──────── RECORD EXCERPTS

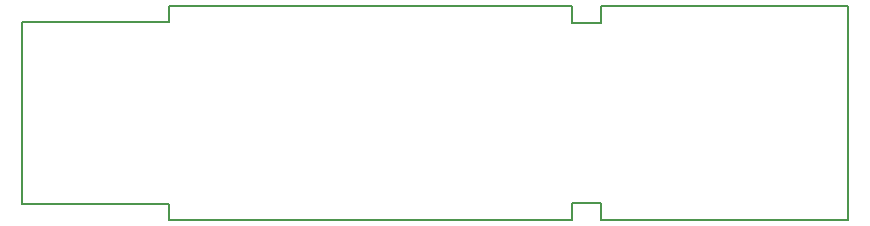
<source format=gbr>
G04 DipTrace 4.3.0.3*
G04 BoardOutline.gbr*
%MOIN*%
G04 #@! TF.FileFunction,Profile*
G04 #@! TF.Part,Single*
%ADD12C,0.005512*%
%FSLAX26Y26*%
G04*
G70*
G90*
G75*
G01*
G04 BoardOutline*
%LPD*%
X393701Y447274D2*
D12*
Y1052629D1*
X884941D1*
Y1106201D1*
X2228692D1*
Y1049951D1*
X2325566D1*
Y1106201D1*
X3149606Y1106211D1*
Y393701D1*
X2325566D1*
Y449951D1*
X2228692D1*
X2228690Y393701D1*
X884941D1*
Y447274D1*
X393701D1*
M02*

</source>
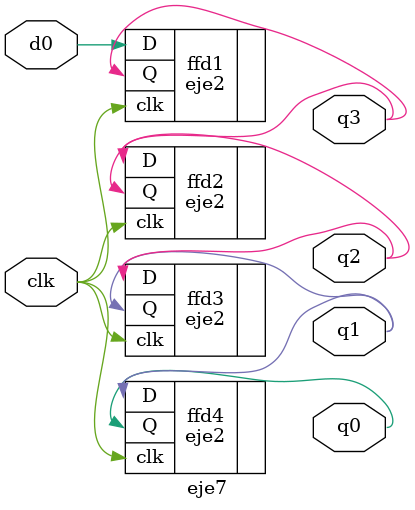
<source format=v>
module eje7(
    input wire d0,
    input wire clk,
    output q3,
    output q2,
    output q1,
    output q0
);
integer d3,d2,d1;
eje2 ffd1(
    .D(d0),
    .Q(q3),
    .clk(clk)
);

eje2 ffd2(
    .D(q3),
    .Q(q2),
    .clk(clk)
);

eje2 ffd3(
    .D(q2),
    .Q(q1),
    .clk(clk)
);

eje2 ffd4(
    .D(q1),
    .Q(q0),
    .clk(clk)
);

endmodule
</source>
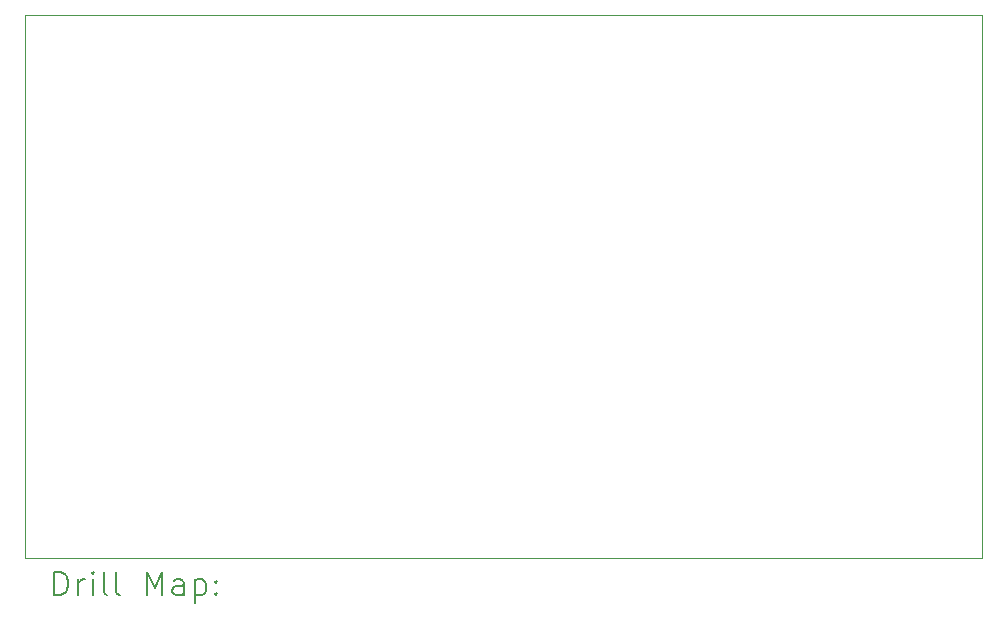
<source format=gbr>
%FSLAX45Y45*%
G04 Gerber Fmt 4.5, Leading zero omitted, Abs format (unit mm)*
G04 Created by KiCad (PCBNEW (6.0.5)) date 2024-08-24 22:29:05*
%MOMM*%
%LPD*%
G01*
G04 APERTURE LIST*
%TA.AperFunction,Profile*%
%ADD10C,0.100000*%
%TD*%
%ADD11C,0.200000*%
G04 APERTURE END LIST*
D10*
X16916400Y-11328400D02*
X8813800Y-11328400D01*
X16916400Y-11328400D02*
X16916400Y-6731000D01*
X16916400Y-6731000D02*
X8813800Y-6731000D01*
X8813800Y-11328400D02*
X8813800Y-6731000D01*
D11*
X9066419Y-11643876D02*
X9066419Y-11443876D01*
X9114038Y-11443876D01*
X9142610Y-11453400D01*
X9161657Y-11472448D01*
X9171181Y-11491495D01*
X9180705Y-11529590D01*
X9180705Y-11558162D01*
X9171181Y-11596257D01*
X9161657Y-11615305D01*
X9142610Y-11634352D01*
X9114038Y-11643876D01*
X9066419Y-11643876D01*
X9266419Y-11643876D02*
X9266419Y-11510543D01*
X9266419Y-11548638D02*
X9275943Y-11529590D01*
X9285467Y-11520067D01*
X9304514Y-11510543D01*
X9323562Y-11510543D01*
X9390229Y-11643876D02*
X9390229Y-11510543D01*
X9390229Y-11443876D02*
X9380705Y-11453400D01*
X9390229Y-11462924D01*
X9399752Y-11453400D01*
X9390229Y-11443876D01*
X9390229Y-11462924D01*
X9514038Y-11643876D02*
X9494990Y-11634352D01*
X9485467Y-11615305D01*
X9485467Y-11443876D01*
X9618800Y-11643876D02*
X9599752Y-11634352D01*
X9590229Y-11615305D01*
X9590229Y-11443876D01*
X9847371Y-11643876D02*
X9847371Y-11443876D01*
X9914038Y-11586733D01*
X9980705Y-11443876D01*
X9980705Y-11643876D01*
X10161657Y-11643876D02*
X10161657Y-11539114D01*
X10152133Y-11520067D01*
X10133086Y-11510543D01*
X10094990Y-11510543D01*
X10075943Y-11520067D01*
X10161657Y-11634352D02*
X10142610Y-11643876D01*
X10094990Y-11643876D01*
X10075943Y-11634352D01*
X10066419Y-11615305D01*
X10066419Y-11596257D01*
X10075943Y-11577209D01*
X10094990Y-11567686D01*
X10142610Y-11567686D01*
X10161657Y-11558162D01*
X10256895Y-11510543D02*
X10256895Y-11710543D01*
X10256895Y-11520067D02*
X10275943Y-11510543D01*
X10314038Y-11510543D01*
X10333086Y-11520067D01*
X10342610Y-11529590D01*
X10352133Y-11548638D01*
X10352133Y-11605781D01*
X10342610Y-11624828D01*
X10333086Y-11634352D01*
X10314038Y-11643876D01*
X10275943Y-11643876D01*
X10256895Y-11634352D01*
X10437848Y-11624828D02*
X10447371Y-11634352D01*
X10437848Y-11643876D01*
X10428324Y-11634352D01*
X10437848Y-11624828D01*
X10437848Y-11643876D01*
X10437848Y-11520067D02*
X10447371Y-11529590D01*
X10437848Y-11539114D01*
X10428324Y-11529590D01*
X10437848Y-11520067D01*
X10437848Y-11539114D01*
M02*

</source>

────────────────

AIM OF THE EXERCISE:
Check the lines above and copy each one that includes "Profile".

WRITTEN RESPONSE:
G04 #@! TF.FileFunction,Profile*
%TA.AperFunction,Profile*%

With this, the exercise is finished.